Cerni Escalé instou o governo andorrano a adotar uma posição mais dura em relação às sanções previstas na Lei da Língua Catalã, questionando se as autoridades pretendem aplicar integralmente as suas disposições.
Falando no Consell General, Escalé defendeu a aplicação de «uma ou duas multas significativas» para estimular o debate entre comerciantes e empresários. Argumentou que isso obrigaria o governo a proteger ativamente a língua catalã e a identidade nacional.

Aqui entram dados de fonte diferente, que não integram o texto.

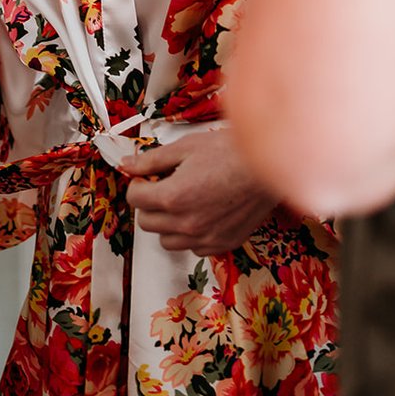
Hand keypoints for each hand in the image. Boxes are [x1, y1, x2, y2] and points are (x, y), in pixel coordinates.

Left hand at [123, 127, 276, 254]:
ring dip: (168, 223)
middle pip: (147, 222)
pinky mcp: (223, 244)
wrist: (267, 164)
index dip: (139, 184)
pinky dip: (192, 234)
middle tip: (166, 185)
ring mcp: (205, 238)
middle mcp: (186, 224)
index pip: (134, 199)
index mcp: (172, 197)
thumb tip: (126, 165)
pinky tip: (203, 213)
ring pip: (167, 241)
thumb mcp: (185, 147)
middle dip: (150, 203)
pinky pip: (194, 248)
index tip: (148, 177)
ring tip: (184, 201)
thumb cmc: (229, 151)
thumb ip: (151, 160)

A ministra da Cultura, Mònica Bonell, contrapôs que o sistema atual funciona de forma eficaz. Explicou que as penalidades só são aplicadas após um aviso prévio, dando tempo às empresas para corrigir as infrações. Bonell indicou que as autoridades receberam até à data 100 queixas por incumprimento. Destas, 11 foram resolvidas a favor dos queixosos, nove foram arquivadas e duas resultaram em penalidades contra as empresas. «A língua está a ser protegida», enfatizou.
Este confronto destaca os debates em curso sobre o equilíbrio entre a proteção da língua e o cumprimento empresarial em Andorra, onde o catalão tem estatuto oficial.